Gosh, I am going to miss ol’ Trey Obering when he retires in January. Ok, no I won’t.

He gave an outbrief today that, I hear, was nothing of the sort — just the same tired hat-in-hand for MDA routine. We smuggled a little spy in, so there will be more on that front later.

But I just noticed the other day that General Obering has changed his tune on how many Aegis ships would be needed to defend NATO from an Iranian ballistic missile attack.

See, when he wanted all the missile defense dough to go to that unworkable site in Poland, he told Representative Tauscher that her alternative proposal to use Aegis cruisers to defend NATO against Iranian missile attacks would require 40 ships and cost $17 billion to stand-up (and another $600 million per year to operate.)

You may recall that I expressed some doubt about the claim that 40 ships were necessary:

[MDA Director General Trey] Obering was obviously aware of the proposal, because his prepared statement included a long dismissal of the mobile systems that asserted the Navy would need 40 Aegis ships to defend Europe:

[snip]

When I read this, I thought 40?

As in FOUR ZERO? Is this like the biblical 40? As in “We don’t know how many, because we only have eyes for ground-based midcourse”?

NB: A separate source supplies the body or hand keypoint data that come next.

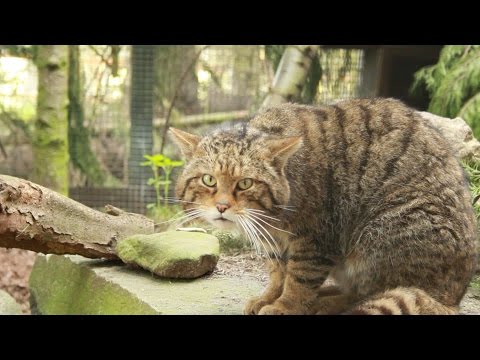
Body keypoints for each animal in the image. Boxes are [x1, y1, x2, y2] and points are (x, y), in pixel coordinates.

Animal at [169, 98, 476, 316]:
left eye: (245, 183)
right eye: (208, 180)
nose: (222, 206)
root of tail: (453, 297)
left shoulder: (317, 237)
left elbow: (299, 279)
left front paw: (285, 306)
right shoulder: (275, 242)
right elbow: (278, 273)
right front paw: (269, 297)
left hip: (381, 233)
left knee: (368, 293)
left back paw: (323, 303)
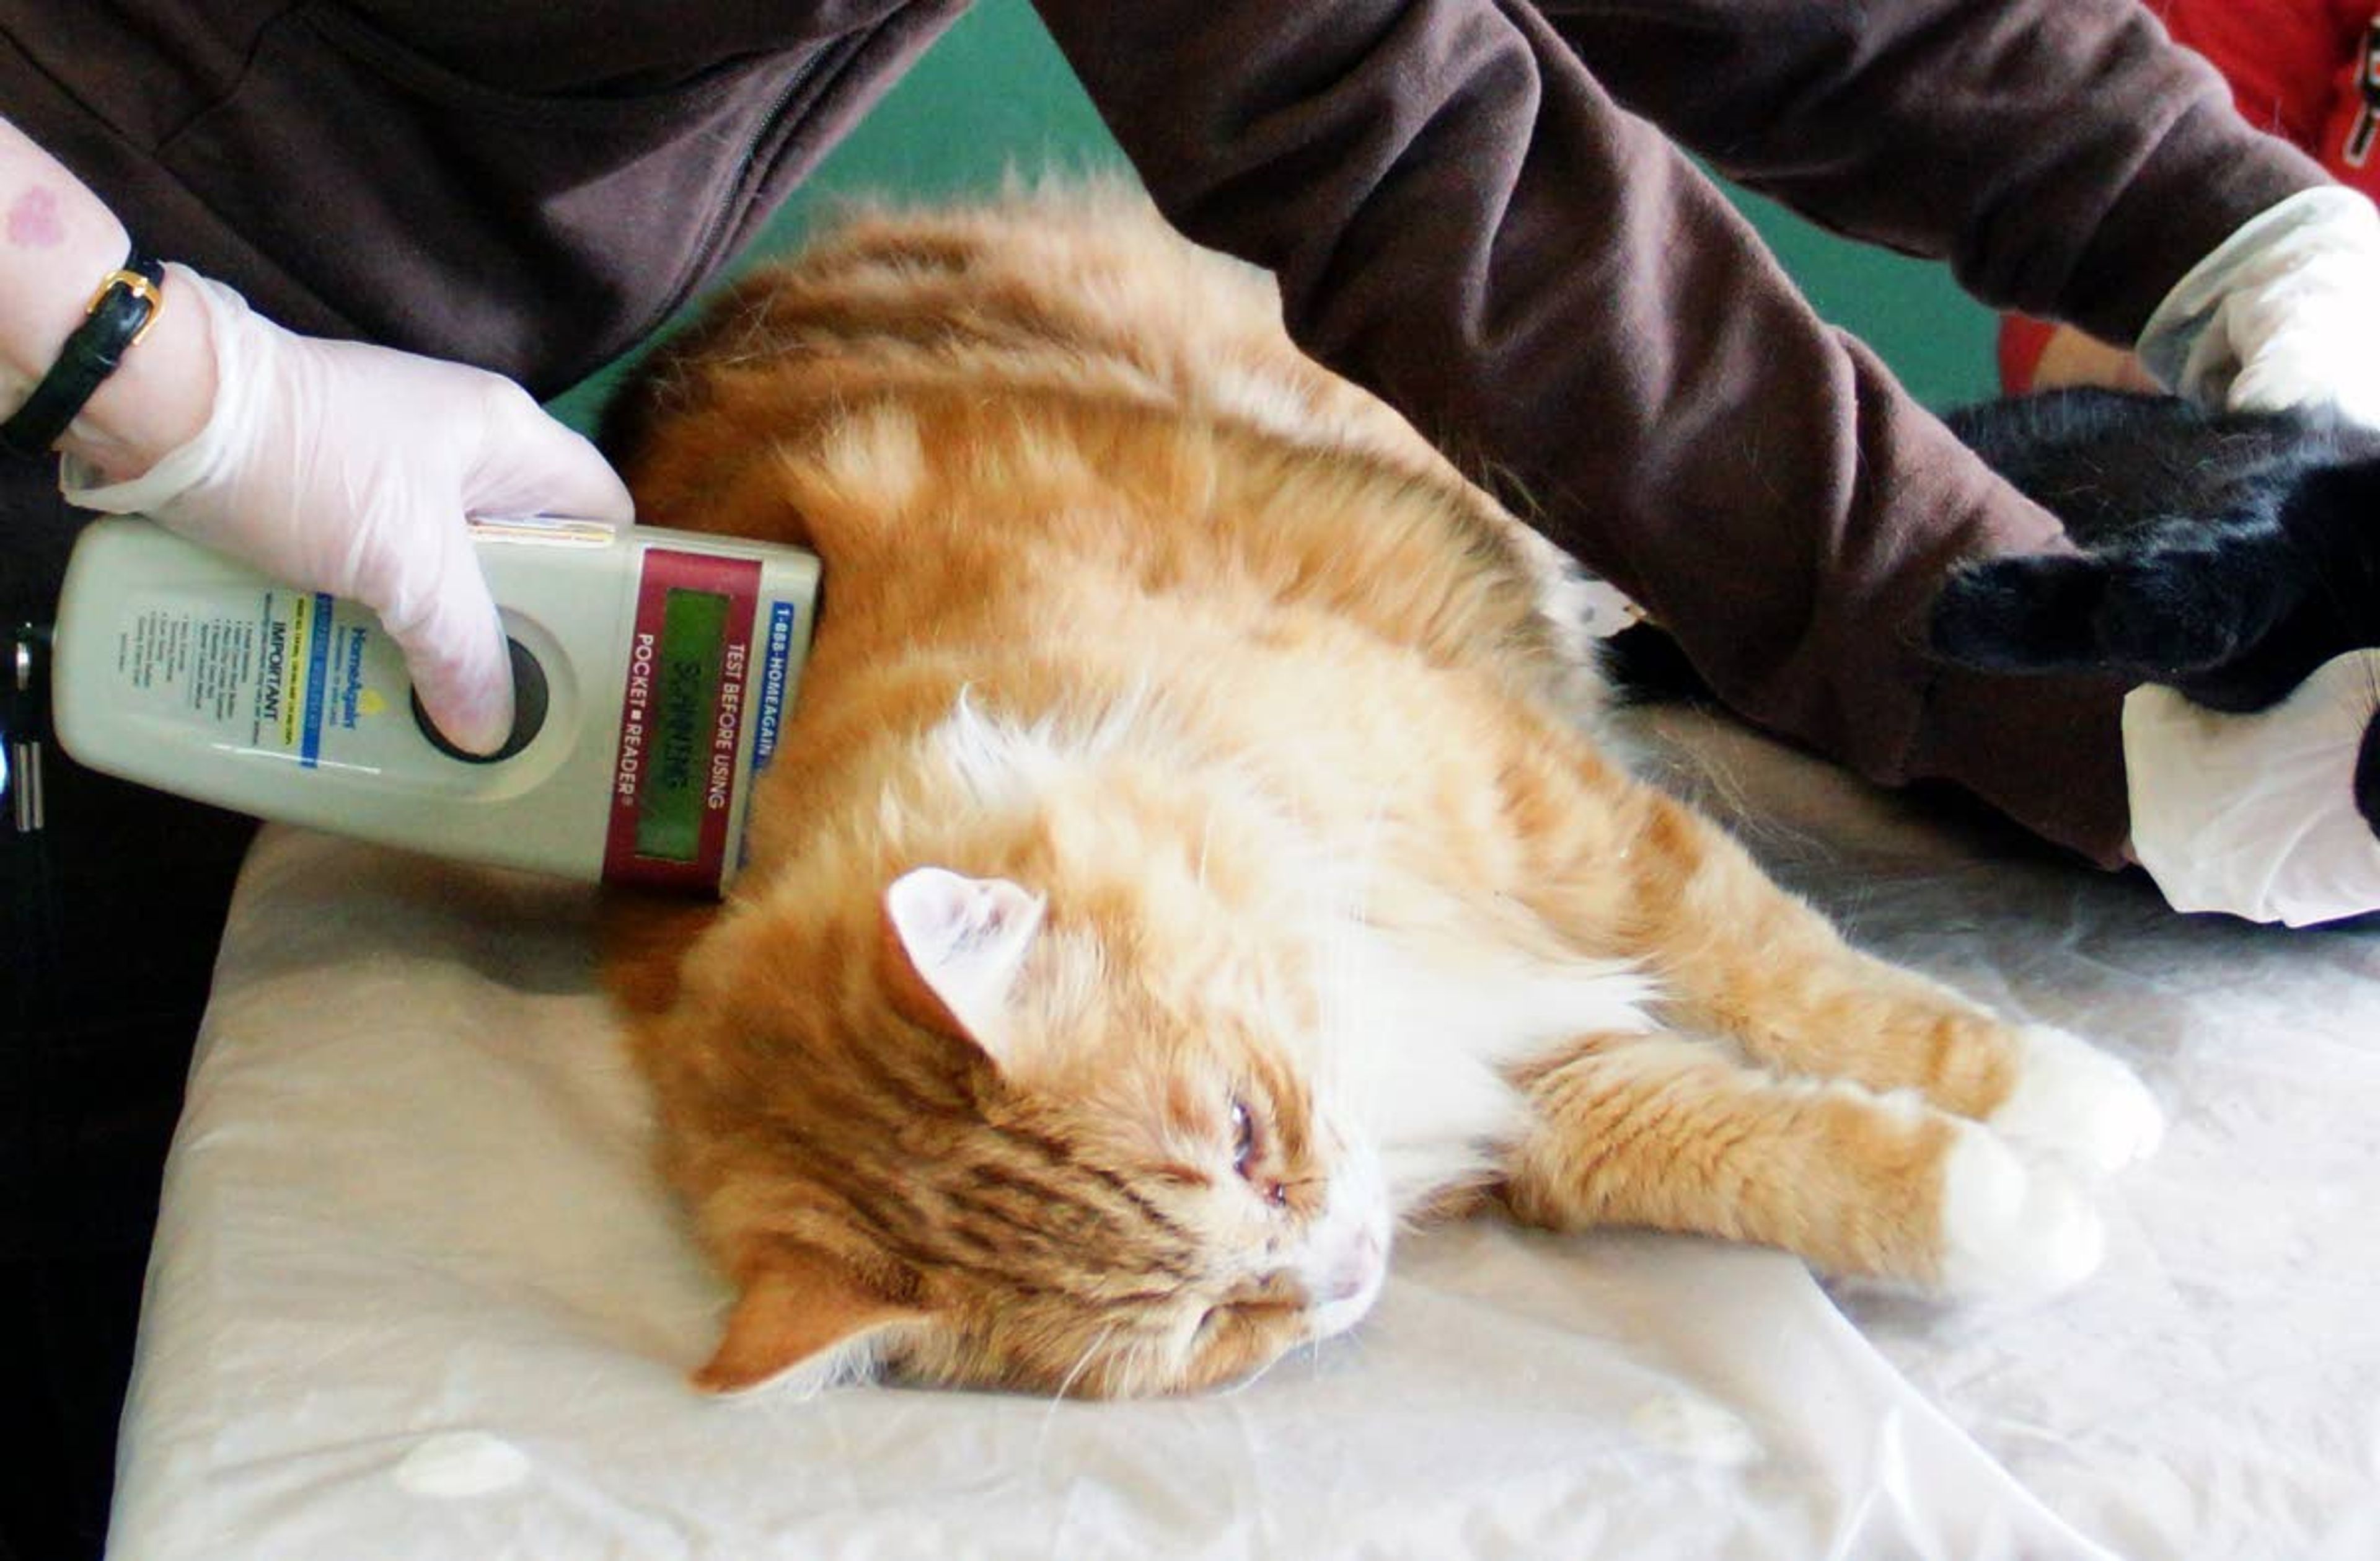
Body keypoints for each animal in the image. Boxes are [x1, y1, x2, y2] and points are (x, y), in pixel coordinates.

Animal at [595, 185, 2161, 1399]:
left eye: (1243, 1135)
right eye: (1207, 1320)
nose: (1344, 1270)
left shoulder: (1572, 832)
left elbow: (1823, 992)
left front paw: (2070, 1099)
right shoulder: (1539, 1078)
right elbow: (1763, 1151)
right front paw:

The Aegis defended area or footprint is supposed to be much, much bigger than Obering’s remarks would suggest.

I talked a little about different burnout velocities and radar performance, suggesting that a straight analysis might reduce “the number of ships required by an order of magnitude from forty to four” and “make the mobile option much, much more attractive.”

Well, well, well. Then General Obering went to RUSI with this chart showing … wait for it … significant coverage of Europe with just four Aegis cruisers.

Oh sure, you might want a THAAD battery here or there and maybe a ship or two as reserve. But you clearly don’t need 40 ships to cover our NATO allies and other European partners.